Though he’s held a very public role on campus, Cyr noted that his position as a volunteer HIV counselor at Manhattan’s Gay Men’s Health Crisis, which he undertook to augment his experience with the HIV Testing Initiative, was one of his most gratifying tasks. “It’s the interpersonal connections that you make, and the experience of helping people—not in a grand policy kind of way, but really impacting someone one-on-one. That was one of my most rewarding experiences.”

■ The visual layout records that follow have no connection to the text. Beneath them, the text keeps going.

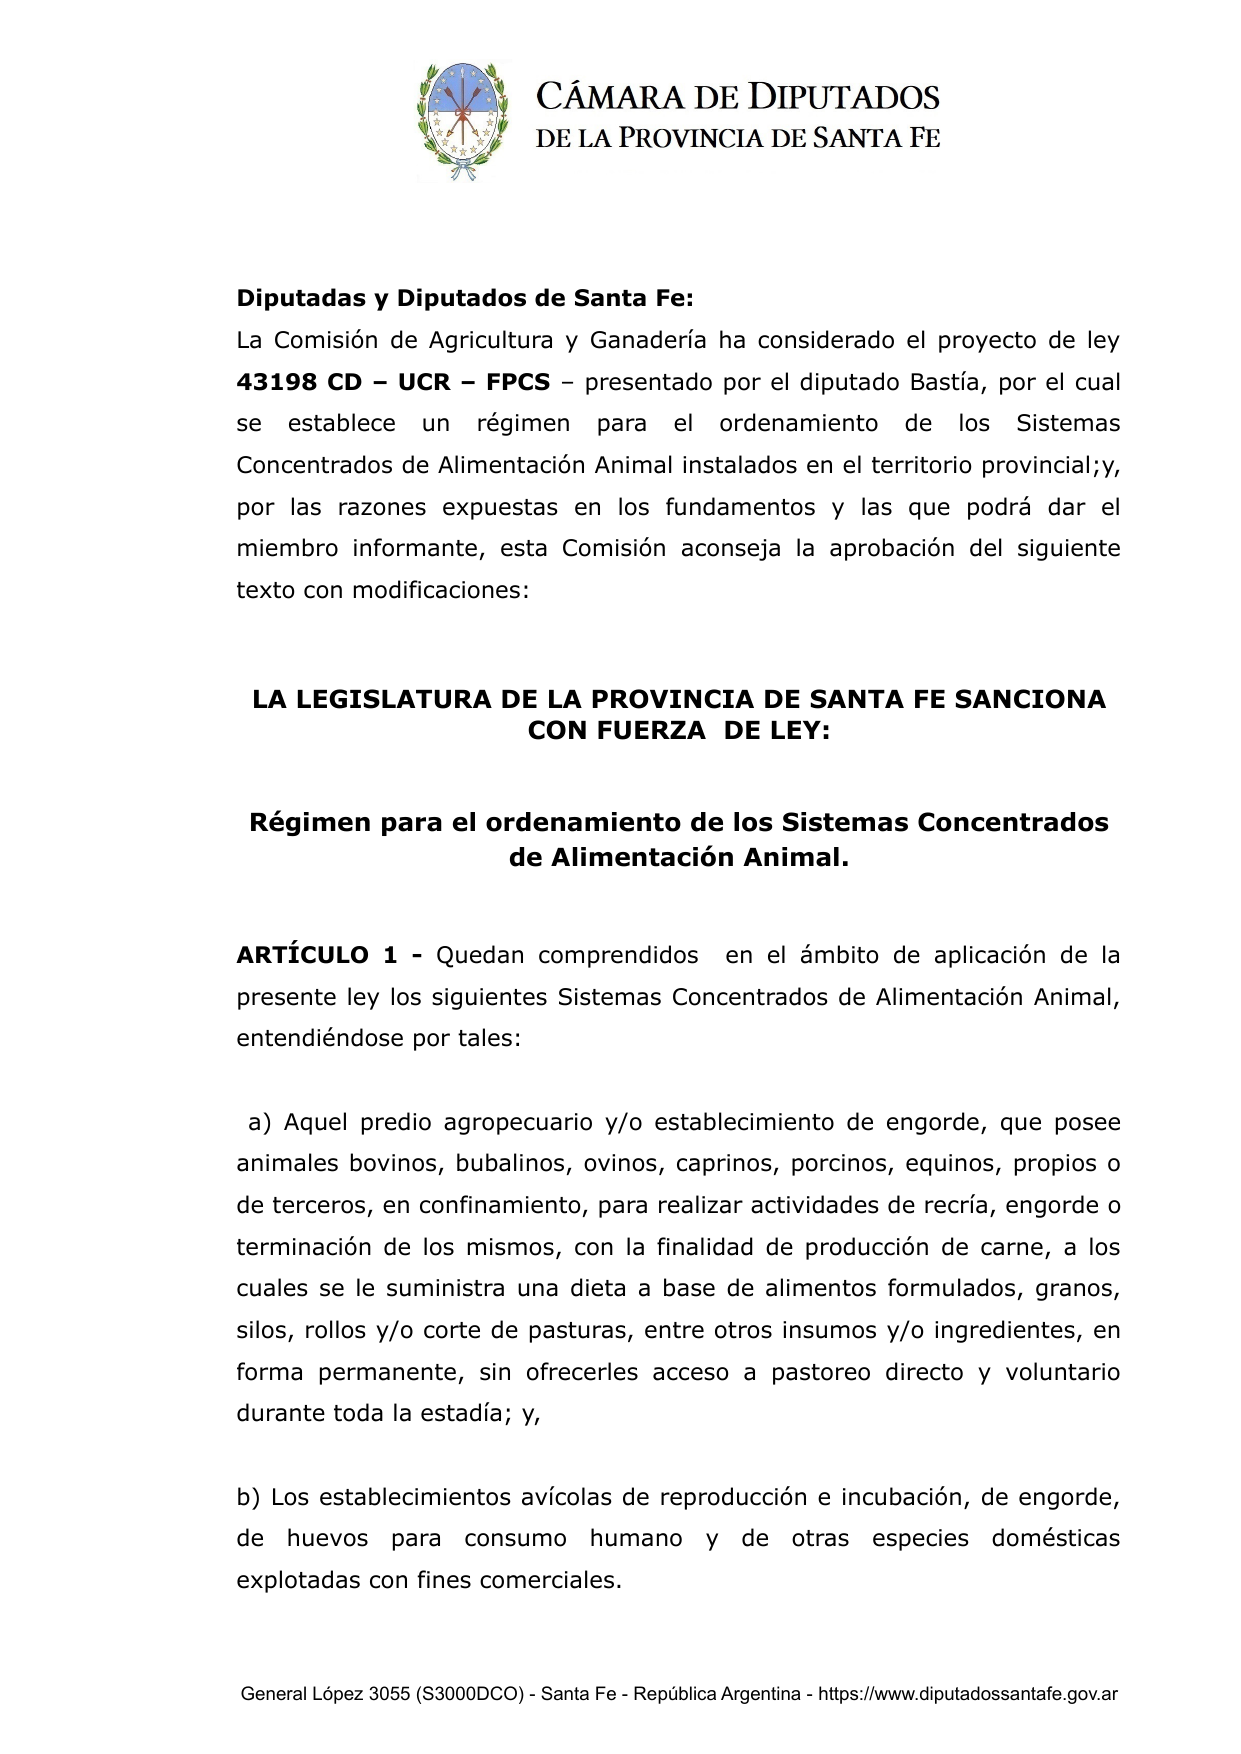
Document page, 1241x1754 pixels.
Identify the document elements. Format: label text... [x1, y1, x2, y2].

text a) Aquel predio agropecuario y/o establecimiento de engorde, que posee animales bovinos, bubalinos, ovinos, caprinos, porcinos, equinos, propios o de terceros, en confinamiento, para realizar actividades de recría, engorde o terminación de los mismos, con la finalidad de producción de carne, a los cuales se le suministra una dieta a base de alimentos formulados, granos, silos, rollos y/o corte de pasturas, entre otros insumos y/o ingredientes, en forma permanente, sin ofrecerles acceso a pastoreo directo y voluntario durante toda la estadía; y, [236, 1107, 1122, 1427]
text Régimen para el ordenamiento de los Sistemas Concentrados de Alimentación Animal. [236, 807, 1122, 872]
text b) Los establecimientos avícolas de reproducción e incubación, de engorde, de huevos para consumo humano y de otras especies domésticas explotadas con fines comerciales. [236, 1482, 1122, 1593]
subtitle LA LEGISLATURA DE LA PROVINCIA DE SANTA FE SANCIONA CON FUERZA DE LEY: [236, 684, 1122, 745]
picture [413, 59, 945, 183]
text La Comisión de Agricultura y Ganadería ha considerado el proyecto de ley 43198 CD – UCR – FPCS – presentado por el diputado Bastía, por el cual se establece un régimen para el ordenamiento de los Sistemas Concentrados de Alimentación Animal instalados en el territorio provincial;y, por las razones expuestas en los fundamentos y las que podrá dar el miembro informante, esta Comisión aconseja la aprobación del siguiente texto con modificaciones: [236, 326, 1122, 603]
text ARTÍCULO 1 - Quedan comprendidos en el ámbito de aplicación de la presente ley los siguientes Sistemas Concentrados de Alimentación Animal, entendiéndose por tales: [236, 941, 1122, 1052]
text Diputadas y Diputados de Santa Fe: [236, 284, 1122, 312]
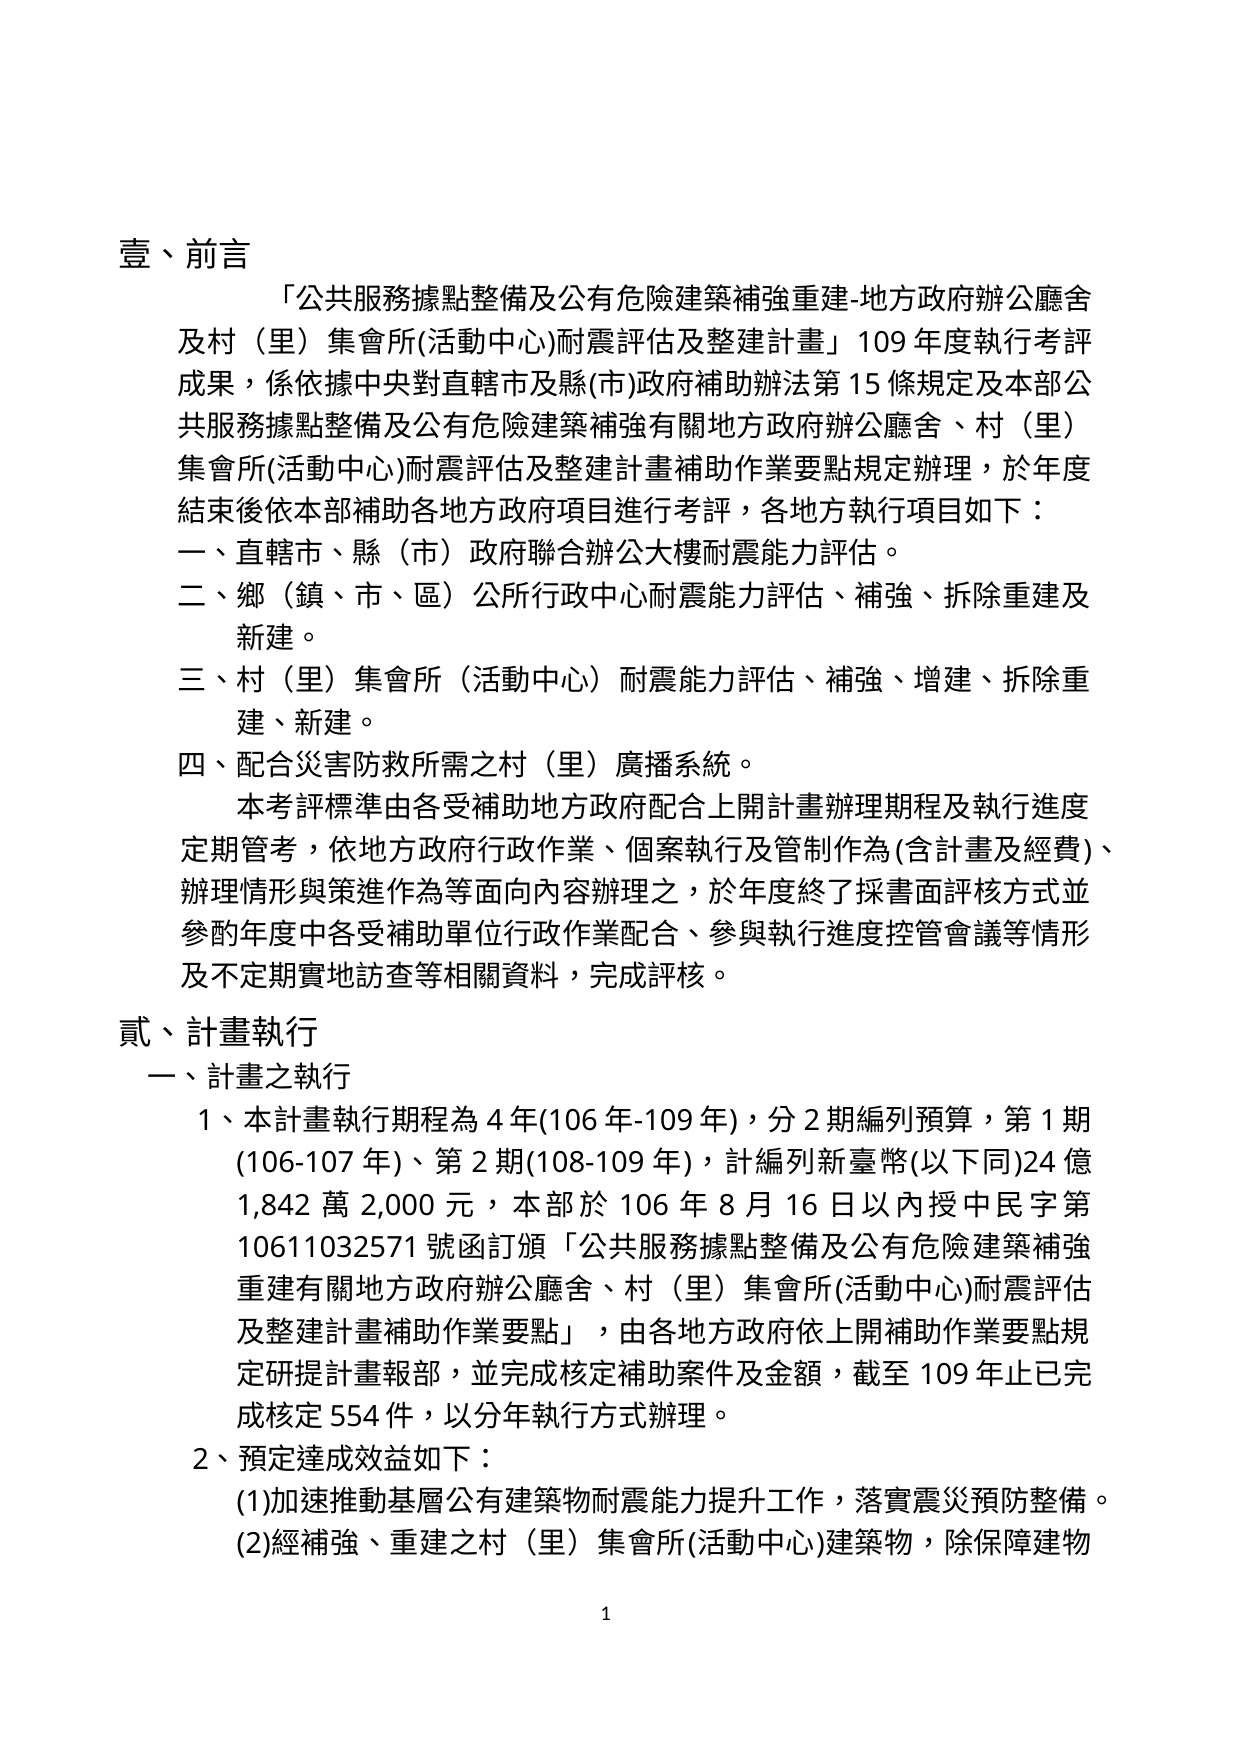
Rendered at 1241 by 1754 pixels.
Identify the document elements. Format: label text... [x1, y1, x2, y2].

Heading into his final semester at Gallatin, Cyr landed a highly prestigious internship with the William J. Clinton Foundation, specifically working with Clinton Global Initiative University (CGIU), whose aim is to engage universities and college students. At CGIU he’s worked directly with student leaders at campuses across the country, developing “student commitments” such as conservation or upcycling programs. He’s even helped international students doing HIV work in the Ukraine. “What distinguishes CGIU from other organizations is its commitment to action and to be new, specific, and measurable,” Cyr states. On a related topic, he chose to focus his Gallatin senior colloquium on institutional activism, and how people have worked within and through institutions to create change.
Cyr’s future plans are coming together; he’s considering applying to the Peace Corps and other programs abroad or taking some time to travel. He’d like to get a graduate degree—a master’s in public policy or administration, or possibly a joint degree combining public policy with either law or business—and as a self-described “political junkie,” he may even volunteer at the Democratic National Convention. Perhaps someday he’ll be headlining at one.